Они уже вернулись к Красному замку, и до меня донесся удивленный, взволнованный голос:

— Надо же, все было так естественно! Как будто все эти люди и в самом деле ничего не подозревали… И я сама тряслась, точно действительно совершаю преступление.

— Не страшно, правда? — небрежно поинтересовался Режиссер. — Не надо бояться. Наша цель — напугать зрителя. Показать чудовищное великолепие преступления. Ты — преступница, тебе должно нравиться то, что ты делаешь, тогда зритель поверит в достоверность того, что видит на экране. Тебе ведь понравилось?

Она неуверенно пробормотала:

— Ну… Это было захватывающе… Только зачем преступление должно быть великолепно? Разве это правильно?

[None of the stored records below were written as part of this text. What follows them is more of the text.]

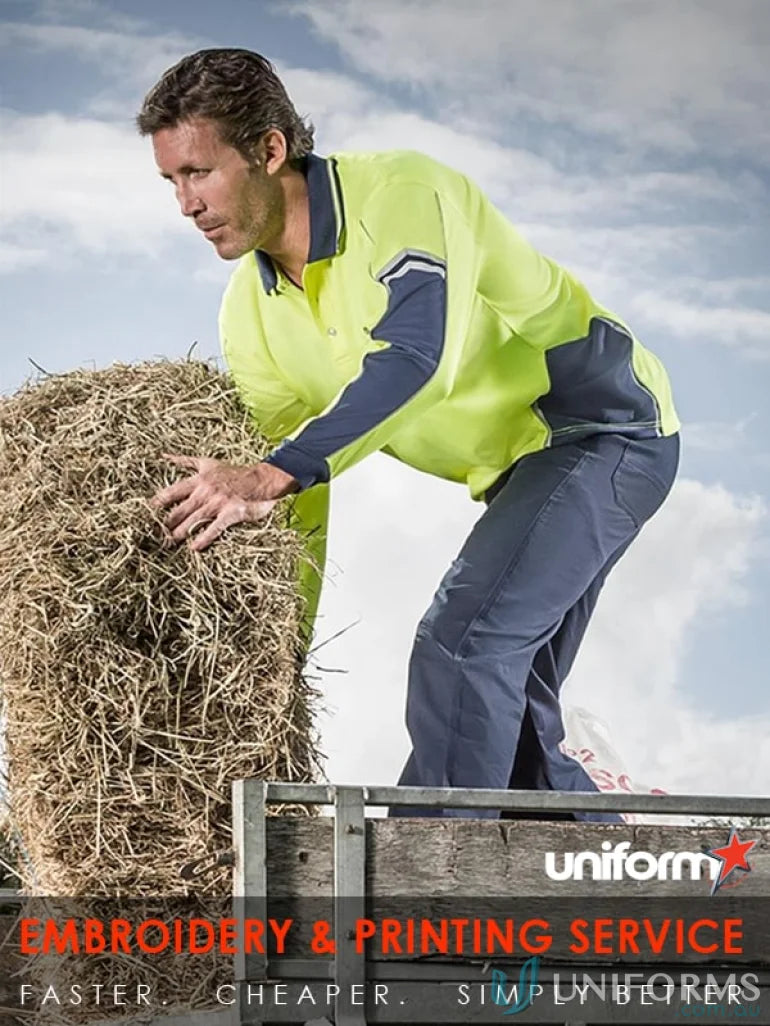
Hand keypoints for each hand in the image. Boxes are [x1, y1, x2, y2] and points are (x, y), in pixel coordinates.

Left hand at [150, 454, 297, 550]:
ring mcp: (218, 502)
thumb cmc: (235, 473)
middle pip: (179, 509)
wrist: (262, 479)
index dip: (157, 503)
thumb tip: (163, 456)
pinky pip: (215, 528)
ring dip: (179, 533)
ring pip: (193, 520)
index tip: (143, 514)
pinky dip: (204, 538)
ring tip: (168, 543)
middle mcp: (205, 490)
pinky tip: (194, 548)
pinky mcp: (231, 513)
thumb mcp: (208, 463)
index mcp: (198, 479)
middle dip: (165, 523)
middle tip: (152, 535)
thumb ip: (185, 462)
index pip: (171, 492)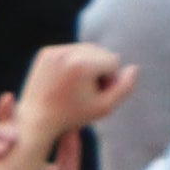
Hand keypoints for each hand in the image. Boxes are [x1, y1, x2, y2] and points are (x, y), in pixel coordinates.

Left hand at [15, 40, 135, 145]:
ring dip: (89, 64)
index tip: (97, 95)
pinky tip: (67, 80)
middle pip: (101, 51)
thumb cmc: (72, 116)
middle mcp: (67, 53)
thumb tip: (134, 68)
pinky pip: (72, 50)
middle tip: (88, 90)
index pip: (114, 60)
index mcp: (82, 64)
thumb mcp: (105, 107)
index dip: (111, 79)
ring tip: (79, 85)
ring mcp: (54, 51)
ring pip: (87, 49)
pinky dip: (74, 62)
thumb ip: (125, 88)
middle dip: (100, 69)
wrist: (35, 120)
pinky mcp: (46, 52)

Откровенно поморщившись, Режиссер сказал:

— Правильно — не правильно, какая чушь! Искусство не должно навязывать никакой морали. Оно создает красоту и только. В том числе и красоту порока, красоту преступления. И чем ослепительнее будет эта красота, тем больший ужас она вызовет у обывателя. И тем скорее разбудит его.

Мне захотелось крикнуть, высунувшись в форточку: "Об искусстве и красоте — это не твоя мысль! Ты беззастенчиво заимствовал ее у Оскара Уайльда, чтобы поразить ее воображение. Ты сам — низкий, примитивный уличный воришка!"

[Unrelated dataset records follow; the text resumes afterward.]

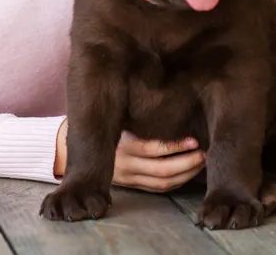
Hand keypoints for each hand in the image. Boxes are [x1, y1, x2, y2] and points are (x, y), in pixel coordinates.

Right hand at [54, 118, 204, 192]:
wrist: (71, 148)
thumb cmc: (99, 122)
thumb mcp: (114, 115)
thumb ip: (136, 112)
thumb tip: (165, 88)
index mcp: (122, 143)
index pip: (153, 149)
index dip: (176, 147)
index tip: (194, 140)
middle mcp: (124, 163)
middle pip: (162, 170)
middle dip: (187, 163)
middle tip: (204, 153)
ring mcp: (127, 177)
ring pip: (162, 183)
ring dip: (185, 175)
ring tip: (201, 163)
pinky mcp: (131, 185)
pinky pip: (157, 188)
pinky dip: (175, 182)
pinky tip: (189, 173)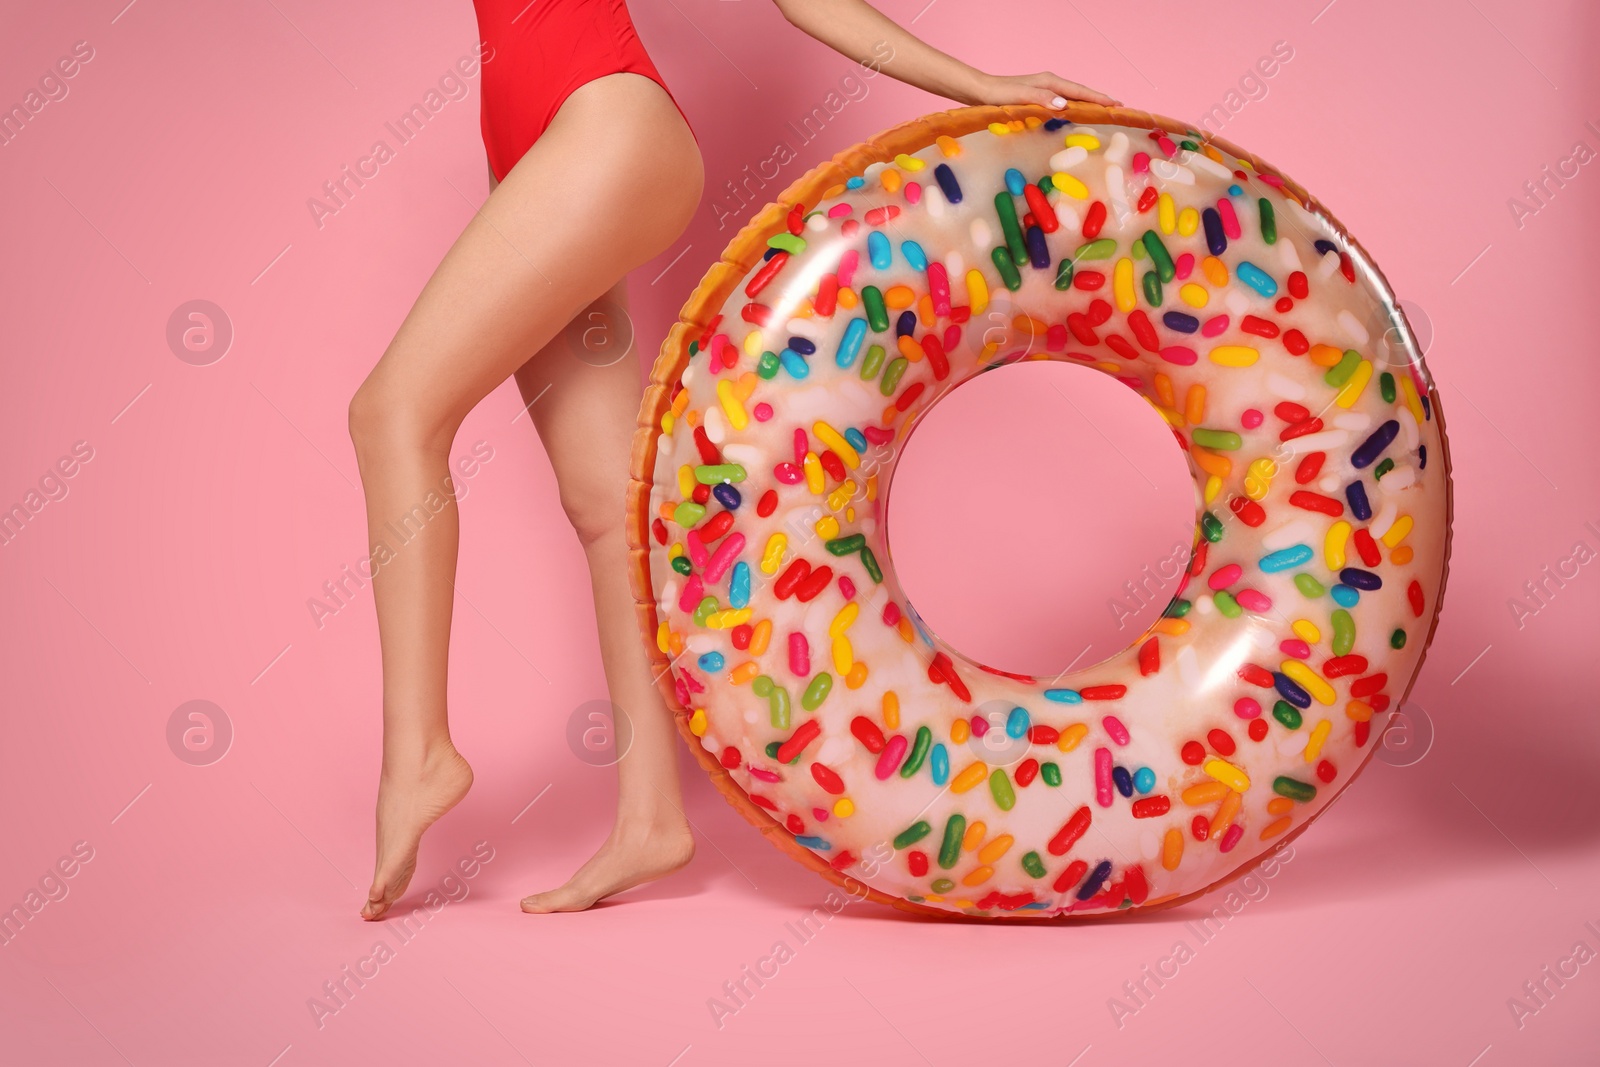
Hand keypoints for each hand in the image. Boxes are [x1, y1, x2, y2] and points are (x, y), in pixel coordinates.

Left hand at [966, 70, 1119, 108]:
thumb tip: (1064, 106)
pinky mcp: (1038, 98)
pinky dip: (1073, 110)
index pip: (1080, 91)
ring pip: (1072, 99)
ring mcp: (1044, 91)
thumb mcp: (1020, 97)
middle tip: (1117, 110)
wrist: (980, 92)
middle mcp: (1050, 84)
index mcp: (1050, 82)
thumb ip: (1041, 100)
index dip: (1099, 99)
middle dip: (1099, 101)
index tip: (1116, 105)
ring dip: (1088, 106)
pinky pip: (1062, 104)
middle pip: (1080, 93)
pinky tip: (1076, 117)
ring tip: (1103, 114)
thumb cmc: (999, 95)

— Мне надо над этим подумать, — серьезно ответила она. — Мне такое никогда не приходило в голову.

Потом неловко улыбнулась, и эта улыбка ослепила меня в темноте.

— Ты очень интересно говоришь, хоть и немножко странно. Правда, я согласна не со всем.

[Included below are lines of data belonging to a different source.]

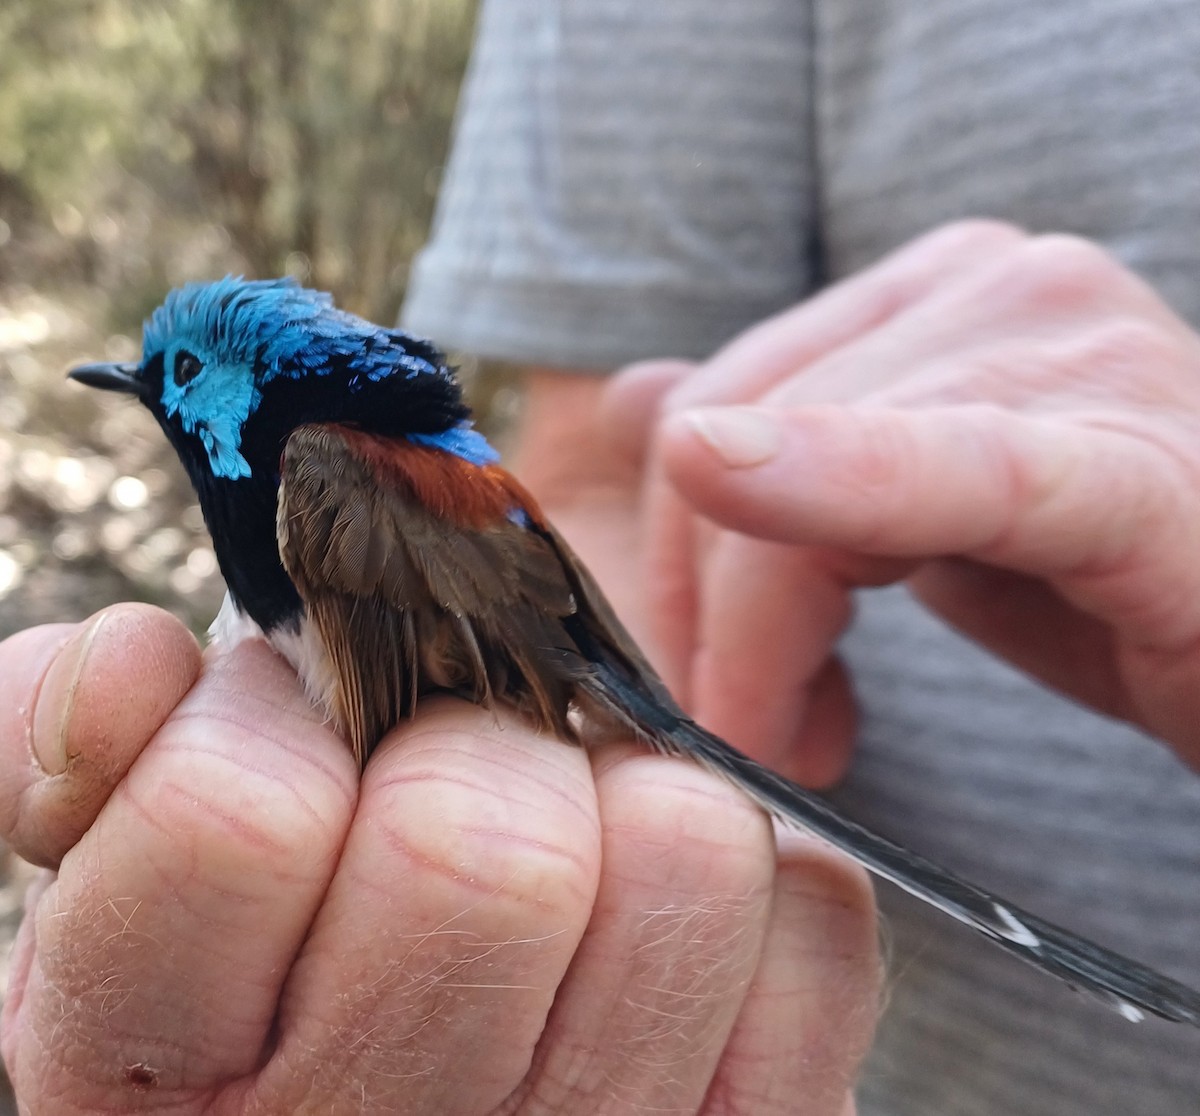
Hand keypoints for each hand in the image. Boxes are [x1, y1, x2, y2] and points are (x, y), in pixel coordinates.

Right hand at [0, 604, 878, 1114]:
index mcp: (166, 1059)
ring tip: (572, 827)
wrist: (409, 1084)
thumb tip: (143, 659)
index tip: (296, 717)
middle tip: (452, 767)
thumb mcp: (117, 855)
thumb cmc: (256, 947)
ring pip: (682, 861)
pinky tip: (660, 907)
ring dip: (628, 794)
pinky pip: (814, 922)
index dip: (275, 715)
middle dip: (472, 747)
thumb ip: (82, 745)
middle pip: (489, 853)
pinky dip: (757, 875)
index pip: (240, 820)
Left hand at [614, 221, 1199, 774]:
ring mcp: (1079, 356)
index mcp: (938, 294)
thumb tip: (644, 405)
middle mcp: (1004, 286)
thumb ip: (795, 451)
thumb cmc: (1102, 586)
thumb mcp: (913, 515)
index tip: (683, 672)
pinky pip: (962, 474)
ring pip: (816, 468)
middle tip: (739, 732)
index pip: (727, 392)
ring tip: (803, 741)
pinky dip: (844, 484)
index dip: (673, 547)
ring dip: (767, 636)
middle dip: (708, 606)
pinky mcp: (1136, 469)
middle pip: (749, 424)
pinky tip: (730, 482)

— Мерзавец! — взвыл я. — О, если б я мог свободно говорить по-русски! Будь проклят тот, кто первым создал для своего племени новый язык!

Никто по-прежнему не слышал меня, кроме девочки, которая, проснувшись, захныкала в соседней комнате. Я поспешил к ней и взял на руки — горяченькую, пахнущую детством и невинностью, что далеко не всегда одно и то же. Я стал покачивать Алену, как в тот страшный день, когда погибла ее мать. Я читал стихи, которые обращал совсем не к ней:

Когда священник пылкий, молодой Из тайны тайн вкушает первый раз Плоть Бога — узника гармонии святой И с хлебом пойло пьет, войдя в экстаз, Нет, даже он не в силах испытать, Что было в ночь, когда глаза мои Метались на тебе, и протоптать Я пред тобой колени мог свои. О, если б я чуть меньше был влюблен И если бы чуть больше был любим В те дни, под звон веселья, ливня звон, — Лакей Страданья — я не стал бы им. Но счастлив, что я так тебя любил, Хоть голос боли до сих пор жесток. Подумай, сколько сменится светил, Чтоб сделать голубым один цветок [2] .

— Ах, Оскар, — шептал я, глядя на уснувшую девочку и видя перед собой совсем другое лицо, — тебе и не снился такой голубой цветок, как тот, что нашел я в этом забытом Богом краю. Я всегда любил тебя, Оскар, хотя и не оставил на твоем летящем сфинксе на кладбище Пер-Лашез никакого признания. Но все же, должен сказать, что всего твоего буйного и болезненного воображения не хватило бы, чтобы придумать ее… Ты ошибался, утверждая, что жизнь подражает Искусству. Хотя, может быть… Но не в этом случае. Ни один художник не создал до сих пор ее портрета. Ни один поэт не воспел такой души. А ведь вот пожалуйста — она существует! И будет существовать после меня… Если Режиссер победит…

Когда я уже укладывал девочку, она вдруг открыла глаза и посмотрела на меня невероятно серьезно и совсем не сонно. "Спи-спи", — прошептал я и поцеловал ее коротенькие реснички. Но Алена увернулась и требовательно спросила: "У тебя есть деньги? Мама все кричала, что папа сделал ее нищей…" И уснула.

Я укрыл ее одеялом и вернулся в свою постель. Потом вспомнил о виски и допил остаток. Я так надеялся забыть к утру все, что увидел ночью! И уже уносимый мягкими, хмельными волнами, услышал, как открылась входная дверь, а через некоторое время включился душ.

"Ты спала с ним?!" — крик застыл у меня на губах, вспыхнул красными буквами, отделившимися от стены замка, завертелся спиралью и утонул во тьме.